How many Goops are there?
Suppose you only knew the formula of a triangle for right-angled triangles. That is, if a base with length \(b\) and a height \(h\) of a triangle meet at a right angle, you know that the area of the triangle is \(\frac{1}{2}bh\). Can you prove the usual area formula for a general triangle?
There is a pair of parallel lines. The point \(A\) and \(B\) lie on one of the lines. The point \(C\) and \(D\) lies on the other line. We can form triangles \(\triangle ABC\) and \(\triangle ABD\). Prove that the areas of triangles \(\triangle ABC\) and \(\triangle ABD\) are equal.
The pigeonhole principle is often called “Dirichlet’s box principle". Dirichlet made good use of this tool to show a fundamental result in Diophantine approximation, now commonly known as the Dirichlet Approximation Theorem. You will now prove it yourself!

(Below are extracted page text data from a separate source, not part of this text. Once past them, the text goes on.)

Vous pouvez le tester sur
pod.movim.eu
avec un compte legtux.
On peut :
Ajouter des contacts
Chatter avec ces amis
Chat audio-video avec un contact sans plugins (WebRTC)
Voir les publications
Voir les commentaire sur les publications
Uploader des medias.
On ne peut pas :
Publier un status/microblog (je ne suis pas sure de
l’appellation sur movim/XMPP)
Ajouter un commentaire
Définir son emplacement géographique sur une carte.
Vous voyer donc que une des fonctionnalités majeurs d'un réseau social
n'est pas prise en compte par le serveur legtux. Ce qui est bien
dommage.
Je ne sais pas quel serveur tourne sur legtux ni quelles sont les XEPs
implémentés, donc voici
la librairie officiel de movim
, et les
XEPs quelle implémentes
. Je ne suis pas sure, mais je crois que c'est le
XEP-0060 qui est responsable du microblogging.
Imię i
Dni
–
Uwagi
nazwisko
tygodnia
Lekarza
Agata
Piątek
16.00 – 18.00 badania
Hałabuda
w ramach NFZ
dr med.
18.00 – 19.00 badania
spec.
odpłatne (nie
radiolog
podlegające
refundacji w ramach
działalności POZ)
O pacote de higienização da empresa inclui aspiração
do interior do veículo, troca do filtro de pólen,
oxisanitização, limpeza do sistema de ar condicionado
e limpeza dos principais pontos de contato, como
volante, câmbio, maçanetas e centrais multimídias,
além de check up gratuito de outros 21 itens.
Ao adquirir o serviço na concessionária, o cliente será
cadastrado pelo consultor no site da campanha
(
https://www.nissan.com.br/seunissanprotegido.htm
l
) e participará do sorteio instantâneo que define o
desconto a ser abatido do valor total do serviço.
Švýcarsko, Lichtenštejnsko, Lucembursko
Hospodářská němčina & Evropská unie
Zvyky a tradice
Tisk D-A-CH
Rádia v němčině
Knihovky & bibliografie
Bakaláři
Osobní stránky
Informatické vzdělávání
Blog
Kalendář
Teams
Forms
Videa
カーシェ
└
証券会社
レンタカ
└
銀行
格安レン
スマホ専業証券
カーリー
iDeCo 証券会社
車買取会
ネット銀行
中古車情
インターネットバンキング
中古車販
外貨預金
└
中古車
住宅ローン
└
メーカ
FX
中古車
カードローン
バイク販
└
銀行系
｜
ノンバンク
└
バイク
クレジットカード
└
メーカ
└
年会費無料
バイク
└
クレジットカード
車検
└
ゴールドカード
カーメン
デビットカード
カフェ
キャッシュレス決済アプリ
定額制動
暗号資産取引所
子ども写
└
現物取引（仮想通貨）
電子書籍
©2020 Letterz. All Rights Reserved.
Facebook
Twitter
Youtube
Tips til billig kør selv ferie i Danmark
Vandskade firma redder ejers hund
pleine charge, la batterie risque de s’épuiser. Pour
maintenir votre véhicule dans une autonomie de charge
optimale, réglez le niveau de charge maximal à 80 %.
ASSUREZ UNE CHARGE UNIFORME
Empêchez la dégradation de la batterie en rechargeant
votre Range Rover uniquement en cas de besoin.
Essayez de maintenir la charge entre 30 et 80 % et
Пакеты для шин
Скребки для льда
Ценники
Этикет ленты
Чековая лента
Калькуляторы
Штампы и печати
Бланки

Suppose \(\alpha\) is any irrational real number and \(N\geq 1\) is any positive integer. Show that there is an integer \(1\leq q\leq N\) and an integer \(p\) such that \[\left| q \alpha - p \right| < \frac{1}{N}.\]
What’s the sum of the Fibonacci numbers \(F_0+F_1+F_2+...+F_n\)?
What’s the sum \(\frac{F_2}{F_1}+\frac{F_4}{F_2}+\frac{F_6}{F_3}+...+\frac{F_{18}}{F_9}+\frac{F_{20}}{F_{10}}\)?
Is \(F_{100}\) a multiple of \(3\)?
We have a sequence where the first term (\(x_1\)) is equal to \(2\), and each term is \(1\) minus the reciprocal of the previous term (which we can write as \(x_{n+1}=1-\frac{1}{x_n}\)).
What’s \(x_{57}\)?